As the morning light filtered through the blinds, Destiny's eyes fluttered open. She saw Indra immediately.

"You're awake," Indra said, his voice unusually soft. He looked at his hands, struggling with the words. "I... I wanted to say thank you. You saved my life back there. If you hadn't taken that final stand, I wouldn't be sitting here."

Destiny sat up abruptly, a spark of her usual fire returning to her eyes. "Oh, shut up, you grumpy fool! Don't get all sentimental on me now."

She tried to swing her legs off the bed to stand, but a sharp, biting pain shot through her lower half. She looked down and saw both of her legs encased in reinforced magical casts.

"Fractured?" she wailed, throwing her head back against the pillow in frustration. "Both of them? Ugh! Why does this always happen to me? I win the fight and I still end up stuck in a bed like a broken doll!"

Indra couldn't help it; a small, ghost of a smirk appeared on his face. "Perhaps it's the universe's way of telling you to slow down."

The Grave of the Fallen

Across the city, in the silent rows of the Memorial Gardens, the atmosphere was far more tragic. Leo stood before a fresh headstone.

NOLAN – A GUARDIAN UNTIL THE END.

Alice stood beside the grave, her shoulders shaking with silent, uncontrollable sobs. She had lost everything in the crossfire of Lucifer's ambition.

Leo watched her, his expression unreadable, but his eyes were like cold flint. Governor Nex stood a few paces back, his hat held against his chest.

"He was a good man," Nex murmured.

"He was a casualty," Leo corrected, his voice devoid of warmth. "And he won't be the last. We need to prepare ourselves for a threat far greater than Lucifer. The 'Hell Arc' is not just a name; it is a promise. From this point on, the deaths will only become more frequent. The blood has only just begun to flow."

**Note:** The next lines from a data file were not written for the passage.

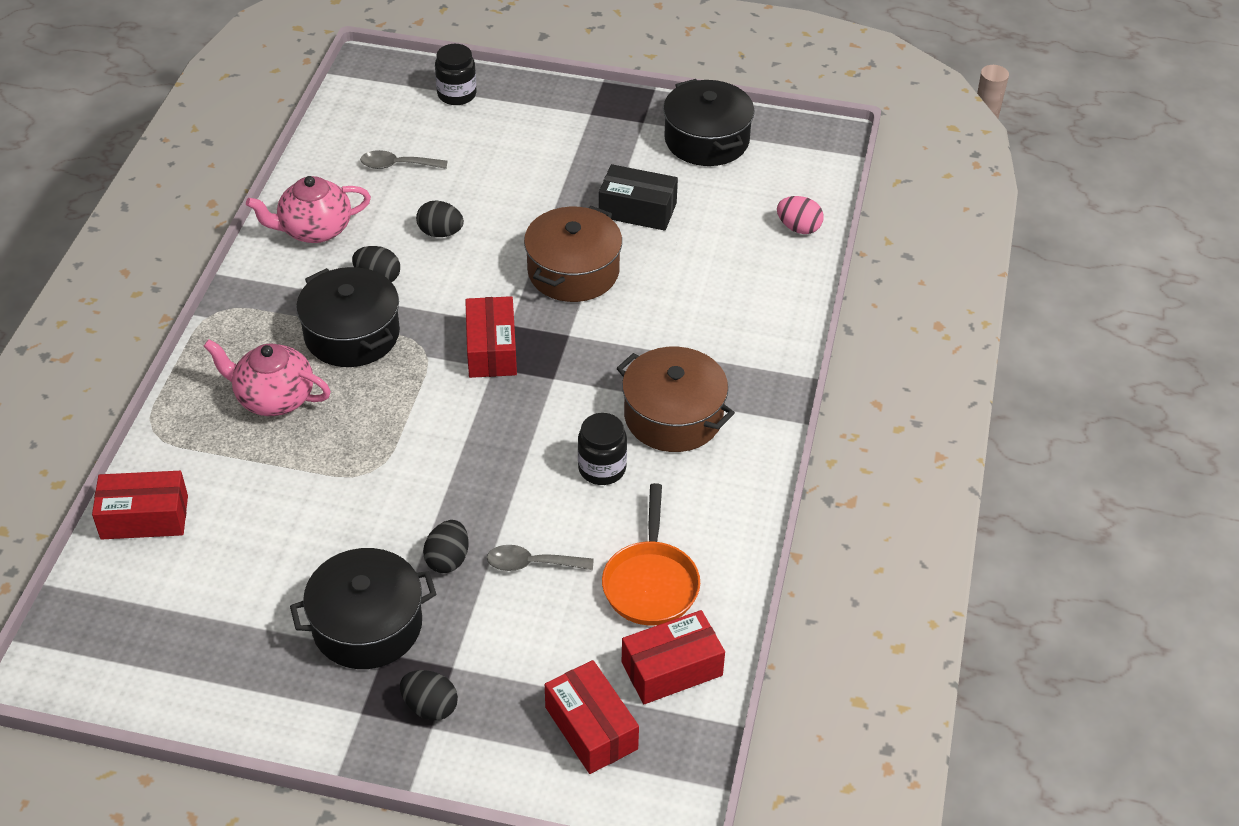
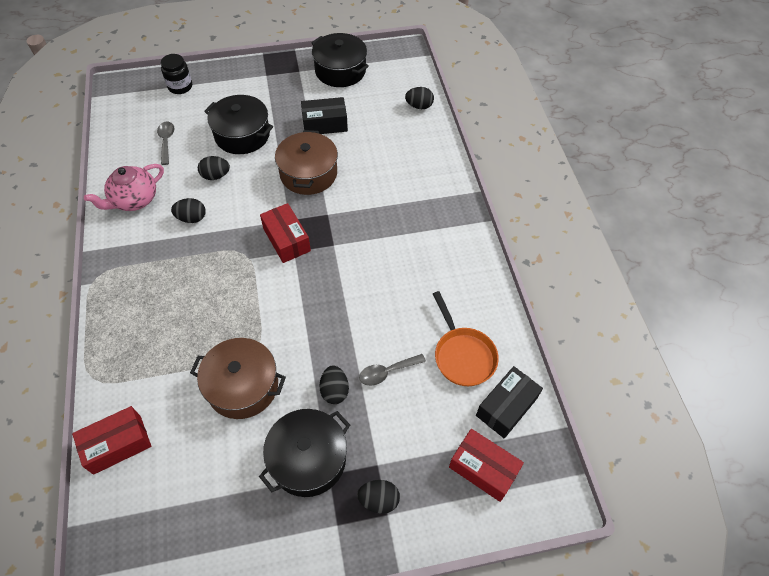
camera: 25 degrees left, 10 degrees up
pink teapot [203,339,331,416] -> none
black pot [296,267,400,367] -> black pot moved to [204,95,273,154]
grey spoon [360,150,448,169] -> grey spoon turned 105 degrees clockwise [157,121,174,165]
black jar [578,413,627,485] -> none
brown pot [617,347,735,452] -> brown pot moved to [190,338,286,419]
red box [622,610,725,704] -> black box [476,366,543,439]
pink egg [777,196,824,234] -> black egg [405,87,434,109]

Three Days Later: The Secret Mission

The sun was setting behind the Academy spires when Indra found Leo on the balcony. Indra was dressed for travel, a heavy cloak concealing his still-healing wounds.

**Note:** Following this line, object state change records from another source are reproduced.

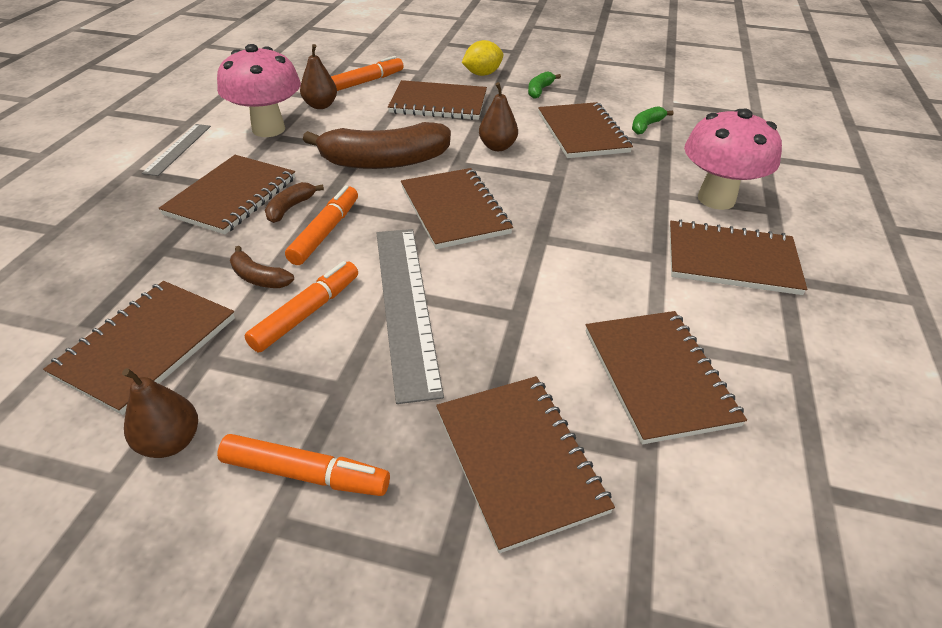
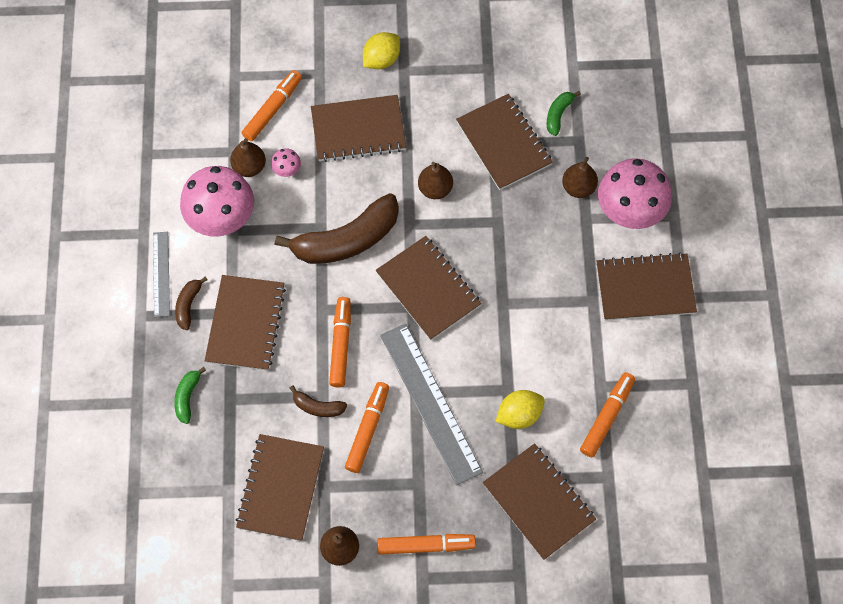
camera: 15 degrees left, 25 degrees up
brown banana [265,182,324,223] -> brown banana moved to [175,277,208,330]
green banana [528,71,561,99] -> green banana moved to [174,367,206,424]
brown notebook [586,311,747,444] -> orange marker [580,372,635,457]
none -> pink mushroom [271,148,301,177]
none -> yellow lemon [496,390,545,429]
none -> brown pear [562,157,598,198]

"I'm leaving, Leo," Indra said firmly. "I can't sit in those halls while the ones who did this are still drawing breath. I need my revenge."

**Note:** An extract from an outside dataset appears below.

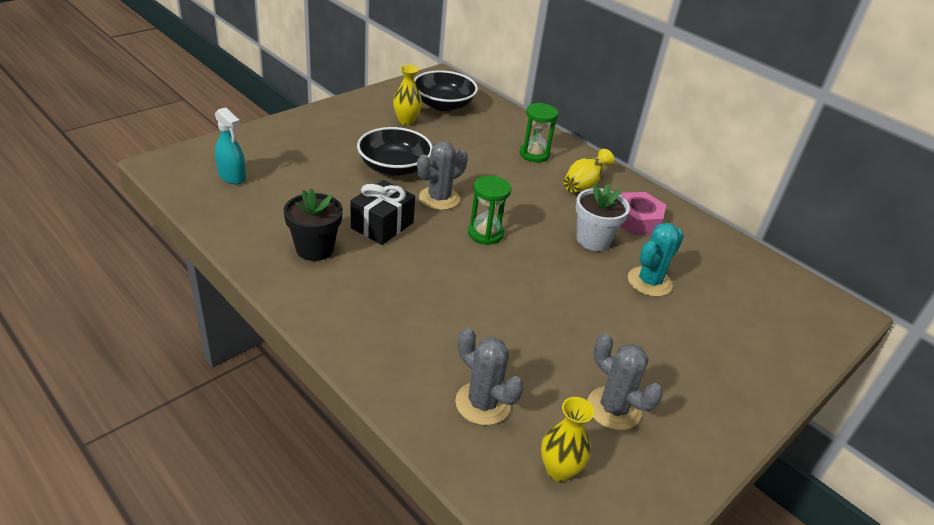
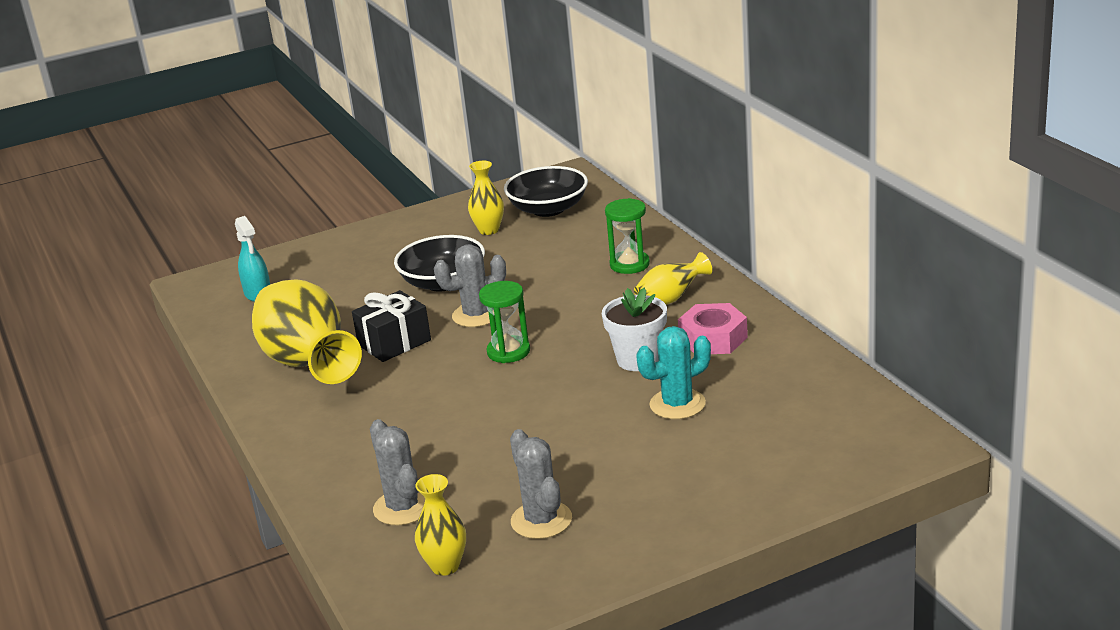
camera: 25 degrees right, 10 degrees down
black flower pot [284,189,343,261] -> yellow vase [252,279,362,384]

Leo didn't turn around. "I understand. The fire of vengeance is a powerful fuel. I can help you find them, Indra. I can give you the coordinates to the first gate of the calikng ."

Indra stopped. He hadn't expected Leo to be so cooperative. "What's the catch?"

Leo finally turned, his gaze locking onto Indra's. "No catch. Just a message. When you find the one who orchestrates the suffering—the one behind the masks—tell him this exactly: 'Who is the one who only seeks the good of all, yet wishes to see everyone perish?'"

Indra frowned, repeating the riddle in his mind. "I don't understand it, but I'll say it."

Leo stepped forward and placed a hand on Indra's shoulder. For a moment, the cold Sovereign looked almost human. "Good. And Indra... try to smile once in a while. You're heading into Hell. You might as well go in with a grin."

Indra nodded once, adjusted his cloak, and vanished into the shadows of the evening. The hunt for the truth had begun.